*** Begin section ***

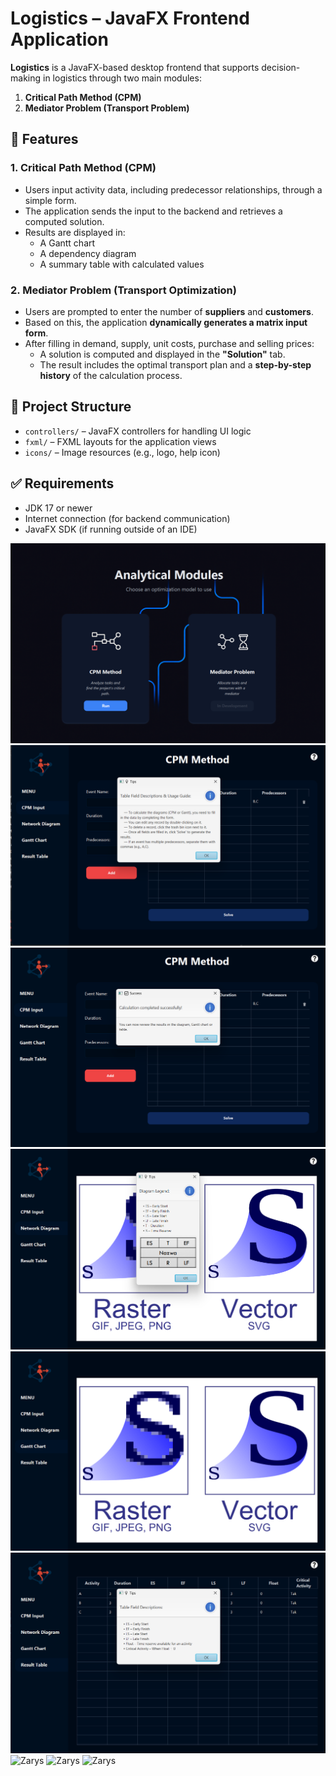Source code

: # Logistics – JavaFX Frontend Application

**Logistics** is a JavaFX-based desktop frontend that supports decision-making in logistics through two main modules:

1. **Critical Path Method (CPM)**
2. **Mediator Problem (Transport Problem)**

## 🚀 Features

### 1. Critical Path Method (CPM)

- Users input activity data, including predecessor relationships, through a simple form.
- The application sends the input to the backend and retrieves a computed solution.
- Results are displayed in:
  - A Gantt chart
  - A dependency diagram
  - A summary table with calculated values

### 2. Mediator Problem (Transport Optimization)

- Users are prompted to enter the number of **suppliers** and **customers**.
- Based on this, the application **dynamically generates a matrix input form**.
- After filling in demand, supply, unit costs, purchase and selling prices:
  - A solution is computed and displayed in the **"Solution"** tab.
  - The result includes the optimal transport plan and a **step-by-step history** of the calculation process.
    

## 📂 Project Structure

- `controllers/` – JavaFX controllers for handling UI logic
- `fxml/` – FXML layouts for the application views
- `icons/` – Image resources (e.g., logo, help icon)

## ✅ Requirements

- JDK 17 or newer
- Internet connection (for backend communication)
- JavaFX SDK (if running outside of an IDE)

![Zarys](./zdj/1.png)
![Zarys](./zdj/2.png)
![Zarys](./zdj/3.png)
![Zarys](./zdj/4.png)
![Zarys](./zdj/5.png)
![Zarys](./zdj/6.png)
![Zarys](./zdj/7.png)
![Zarys](./zdj/8.png)
![Zarys](./zdj/9.png)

*** End section ***

Format the lines from the one containing "## 📂 Project Structure" through the end of the records, both included, as a Markdown table with a column named Row for the row number and a column named Text for the line. Leave out blank lines.

RESPONSE BOX>
| Row | Text |
|---|---|
| 1 | ## 📂 Project Structure |
| 2 | - `controllers/` – JavaFX controllers for handling UI logic |
| 3 | - `fxml/` – FXML layouts for the application views |
| 4 | - `icons/` – Image resources (e.g., logo, help icon) |
| 5 | ## ✅ Requirements |
| 6 | - JDK 17 or newer |
| 7 | - Internet connection (for backend communication) |
| 8 | - JavaFX SDK (if running outside of an IDE) |
| 9 | ![Zarys](./zdj/1.png) |
| 10 | ![Zarys](./zdj/2.png) |
| 11 | ![Zarys](./zdj/3.png) |
| 12 | ![Zarys](./zdj/4.png) |
| 13 | ![Zarys](./zdj/5.png) |
| 14 | ![Zarys](./zdj/6.png) |
| 15 | ![Zarys](./zdj/7.png) |
| 16 | ![Zarys](./zdj/8.png) |
| 17 | ![Zarys](./zdj/9.png) |